A farmer who saw his livelihood destroyed by a grass fire, said he feared the devastating blaze could have costs lives and is now appealing to the public to be responsible when outdoors.
Five fire engines and two multi-terrain vehicles were sent to Geoffrey Philpott’s farm in Broadstairs, where a blaze was rapidly spreading to 14 hectares of land – including crops and a field full of horses.
Now, Geoffrey has thrown his support behind Kent Fire and Rescue Service’s (KFRS) campaign to reduce the number of accidental grass fires, which aims to educate the public about what they can do to help and stay safe.
He said: “It was just devastating.

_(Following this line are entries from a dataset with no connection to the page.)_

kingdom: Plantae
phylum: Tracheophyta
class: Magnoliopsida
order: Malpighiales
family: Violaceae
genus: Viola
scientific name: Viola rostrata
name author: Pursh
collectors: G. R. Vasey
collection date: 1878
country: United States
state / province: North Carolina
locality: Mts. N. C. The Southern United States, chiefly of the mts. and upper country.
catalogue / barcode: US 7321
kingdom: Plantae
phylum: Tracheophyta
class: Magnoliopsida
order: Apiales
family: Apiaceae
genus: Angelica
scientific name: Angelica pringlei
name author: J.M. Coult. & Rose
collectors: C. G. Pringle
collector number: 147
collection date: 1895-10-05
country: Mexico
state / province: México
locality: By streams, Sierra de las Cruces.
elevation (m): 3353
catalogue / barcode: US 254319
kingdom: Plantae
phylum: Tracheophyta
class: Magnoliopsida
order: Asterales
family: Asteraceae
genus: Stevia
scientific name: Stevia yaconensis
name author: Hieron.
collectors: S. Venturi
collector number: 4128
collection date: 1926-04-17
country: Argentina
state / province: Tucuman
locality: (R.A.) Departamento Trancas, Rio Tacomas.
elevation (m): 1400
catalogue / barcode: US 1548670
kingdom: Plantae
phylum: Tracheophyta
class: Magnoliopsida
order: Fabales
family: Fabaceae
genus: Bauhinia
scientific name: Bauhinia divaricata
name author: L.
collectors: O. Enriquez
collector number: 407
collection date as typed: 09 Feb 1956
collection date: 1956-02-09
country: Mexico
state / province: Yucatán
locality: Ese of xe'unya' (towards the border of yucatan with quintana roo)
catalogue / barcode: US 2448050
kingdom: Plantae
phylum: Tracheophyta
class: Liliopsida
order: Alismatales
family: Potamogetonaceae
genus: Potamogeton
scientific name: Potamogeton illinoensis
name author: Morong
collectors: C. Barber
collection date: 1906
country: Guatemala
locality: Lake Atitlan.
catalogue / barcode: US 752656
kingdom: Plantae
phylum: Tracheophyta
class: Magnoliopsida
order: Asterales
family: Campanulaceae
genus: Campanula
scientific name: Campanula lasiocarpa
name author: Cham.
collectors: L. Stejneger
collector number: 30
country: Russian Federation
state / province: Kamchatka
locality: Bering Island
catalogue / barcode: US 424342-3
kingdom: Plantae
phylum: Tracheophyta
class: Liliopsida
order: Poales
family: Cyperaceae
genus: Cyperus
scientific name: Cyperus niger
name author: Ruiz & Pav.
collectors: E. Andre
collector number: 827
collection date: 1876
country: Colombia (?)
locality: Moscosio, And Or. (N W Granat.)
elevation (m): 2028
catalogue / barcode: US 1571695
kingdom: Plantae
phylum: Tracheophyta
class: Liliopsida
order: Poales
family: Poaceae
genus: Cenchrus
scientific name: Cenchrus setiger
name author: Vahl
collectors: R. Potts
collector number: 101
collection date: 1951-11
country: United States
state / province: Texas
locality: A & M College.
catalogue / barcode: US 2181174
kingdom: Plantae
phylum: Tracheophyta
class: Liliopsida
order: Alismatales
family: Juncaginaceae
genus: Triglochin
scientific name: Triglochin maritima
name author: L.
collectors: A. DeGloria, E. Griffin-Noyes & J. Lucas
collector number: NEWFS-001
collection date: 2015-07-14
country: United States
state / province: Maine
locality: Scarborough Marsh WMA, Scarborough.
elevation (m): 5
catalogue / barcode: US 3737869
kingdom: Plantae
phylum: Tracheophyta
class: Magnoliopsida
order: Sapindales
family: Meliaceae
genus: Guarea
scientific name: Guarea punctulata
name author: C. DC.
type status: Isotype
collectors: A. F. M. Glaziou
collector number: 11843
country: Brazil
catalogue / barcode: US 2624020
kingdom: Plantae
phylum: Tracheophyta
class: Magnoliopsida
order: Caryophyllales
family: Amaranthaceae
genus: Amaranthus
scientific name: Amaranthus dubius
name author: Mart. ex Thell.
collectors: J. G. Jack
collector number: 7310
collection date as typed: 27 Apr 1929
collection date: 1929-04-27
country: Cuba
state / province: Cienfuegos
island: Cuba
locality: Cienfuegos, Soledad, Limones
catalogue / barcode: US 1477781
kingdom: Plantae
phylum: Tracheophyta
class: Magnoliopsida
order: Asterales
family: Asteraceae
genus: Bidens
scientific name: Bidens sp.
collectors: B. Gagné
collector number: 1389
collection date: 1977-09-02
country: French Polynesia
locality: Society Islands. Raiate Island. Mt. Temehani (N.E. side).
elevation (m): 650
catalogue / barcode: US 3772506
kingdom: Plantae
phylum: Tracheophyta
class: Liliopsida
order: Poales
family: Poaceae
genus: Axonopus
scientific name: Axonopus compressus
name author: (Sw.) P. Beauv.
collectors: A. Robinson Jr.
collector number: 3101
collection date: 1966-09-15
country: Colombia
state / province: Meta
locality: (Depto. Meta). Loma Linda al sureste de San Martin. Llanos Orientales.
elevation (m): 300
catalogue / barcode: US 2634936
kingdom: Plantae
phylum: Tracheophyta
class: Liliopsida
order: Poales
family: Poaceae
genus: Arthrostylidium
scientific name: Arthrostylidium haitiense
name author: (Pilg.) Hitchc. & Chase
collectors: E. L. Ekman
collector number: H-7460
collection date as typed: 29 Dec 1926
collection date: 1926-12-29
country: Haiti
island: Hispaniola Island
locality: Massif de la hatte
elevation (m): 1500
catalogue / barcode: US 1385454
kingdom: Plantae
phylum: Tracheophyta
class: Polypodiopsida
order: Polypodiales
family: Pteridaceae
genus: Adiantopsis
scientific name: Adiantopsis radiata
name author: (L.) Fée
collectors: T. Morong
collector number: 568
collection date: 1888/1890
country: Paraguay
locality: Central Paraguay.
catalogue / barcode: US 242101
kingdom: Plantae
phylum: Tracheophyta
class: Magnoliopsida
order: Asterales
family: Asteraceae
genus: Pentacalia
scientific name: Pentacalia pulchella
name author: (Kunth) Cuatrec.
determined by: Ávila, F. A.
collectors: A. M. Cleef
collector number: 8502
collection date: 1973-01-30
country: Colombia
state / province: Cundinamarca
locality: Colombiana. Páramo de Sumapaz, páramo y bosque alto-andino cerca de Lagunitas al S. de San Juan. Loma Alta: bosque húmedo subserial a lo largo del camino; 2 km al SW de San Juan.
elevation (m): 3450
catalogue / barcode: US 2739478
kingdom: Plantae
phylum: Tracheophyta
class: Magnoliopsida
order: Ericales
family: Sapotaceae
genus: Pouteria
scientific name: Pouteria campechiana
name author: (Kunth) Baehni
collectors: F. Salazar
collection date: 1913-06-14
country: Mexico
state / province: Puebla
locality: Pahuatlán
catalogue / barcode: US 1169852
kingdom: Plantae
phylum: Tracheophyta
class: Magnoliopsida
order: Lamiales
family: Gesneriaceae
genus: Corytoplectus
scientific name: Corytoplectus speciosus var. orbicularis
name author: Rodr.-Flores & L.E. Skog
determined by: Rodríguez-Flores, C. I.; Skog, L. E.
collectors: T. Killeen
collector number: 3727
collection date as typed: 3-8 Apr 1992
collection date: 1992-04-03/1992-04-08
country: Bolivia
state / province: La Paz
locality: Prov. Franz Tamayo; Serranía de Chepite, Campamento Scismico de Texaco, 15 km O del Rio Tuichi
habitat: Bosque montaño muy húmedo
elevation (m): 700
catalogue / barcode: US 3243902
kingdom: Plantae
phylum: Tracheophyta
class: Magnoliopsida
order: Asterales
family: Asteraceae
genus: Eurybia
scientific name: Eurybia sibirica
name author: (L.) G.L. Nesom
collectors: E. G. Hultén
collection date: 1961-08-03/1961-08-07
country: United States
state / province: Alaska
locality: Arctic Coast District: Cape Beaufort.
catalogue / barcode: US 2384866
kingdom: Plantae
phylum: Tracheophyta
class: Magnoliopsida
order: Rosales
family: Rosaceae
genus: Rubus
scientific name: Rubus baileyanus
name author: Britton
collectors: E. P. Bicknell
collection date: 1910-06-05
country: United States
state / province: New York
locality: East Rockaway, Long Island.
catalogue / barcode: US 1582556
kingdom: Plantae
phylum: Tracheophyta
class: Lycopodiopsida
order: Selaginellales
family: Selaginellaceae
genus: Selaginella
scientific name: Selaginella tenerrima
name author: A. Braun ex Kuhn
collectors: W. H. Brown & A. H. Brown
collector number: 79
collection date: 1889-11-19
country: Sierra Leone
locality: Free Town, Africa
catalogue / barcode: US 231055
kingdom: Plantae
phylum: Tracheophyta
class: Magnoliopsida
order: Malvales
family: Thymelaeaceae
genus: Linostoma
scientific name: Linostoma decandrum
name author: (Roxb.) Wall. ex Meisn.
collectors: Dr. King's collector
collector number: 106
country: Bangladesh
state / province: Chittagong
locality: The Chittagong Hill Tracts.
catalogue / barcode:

You spend 10 months growing a crop, you’ve nurtured it, cared for it and it’s just about to harvest, and then it’s all just wiped out in no time at all. You’re left with nothing.
“The fire spread rapidly and destroyed a fence to a field where at least 40 horses were at the time. Suddenly, you’ve got a lot of animals scared because of the heat and the flames, so they had to be quickly moved.
“A fire takes no prisoners, it just destroys everything in its path. There were people’s lives at risk.”
In 2020, crews responded to 617 accidental grass fires – an increase of almost 200 incidents when compared to 2019.
The incident at Geoffrey’s farm happened in August last year, with hot temperatures and strong winds making the conditions even more treacherous.
Most grass fires happen between May and September, when grassland can get very dry, and 2020 was no exception with 83% of all grass fires that year happening in the summer months.
As well as using hose reel jets, firefighters used off-road fogging units and beaters to extinguish the flames. They also worked with the farm workers to create a fire break around the fields to stop the fire from spreading – but the damage to Geoffrey’s livelihood was sadly irreversible.
He added: “The crops were destroyed, so obviously there’s a monetary value in that but in situations like this, you have to take stock, and think thank goodness no-one was hurt.
“Grass fires have a devastating knock-on effect. Not only do you lose your crop but it puts people’s jobs at risk, due to the potential amount of damage, or you might lose supply contracts for other businesses that you’ve been growing a specialist crop for. It’s not just a field that’s burnt to the ground.”
KFRS Station Manager, Shaun Humphries, was officer-in-charge at the incident and although the exact cause remains unknown, he is stressing the importance of taking extra care when enjoying the outdoors this summer.
He said: “Grass fires have a devastating impact, not just on livelihoods but wildlife, property, and lives can even be put at risk. A majority of these types of fires are preventable however, and we can all play a part in making sure they don’t happen in the first place.
“Enjoy the outdoors, but please be responsible and think about the consequences of your actions – lighting a bonfire or barbecue too close to greenery, or throwing a hot cigarette onto the ground, are common causes of grass fires we attend. So, please think before you act, and protect yourself and everyone else, by following our simple safety tips.”
- When lighting a bonfire, keep it to a manageable size, make sure it’s well clear of greenery and property, and always supervise it while it’s burning. Also, avoid having a bonfire in windy weather.
- Dispose of smoking materials responsibly, making sure they’re fully stubbed out and cooled before being put in a bin – consider using a portable ashtray when on the go.
- Place disposable barbecues on a sturdy, non-flammable surface when cooking, away from greenery and property, and only place in a bin once cold.
For Geoffrey, his land continues to recover from the fire and thankfully, he and his team have been able to continue growing crops and vegetables.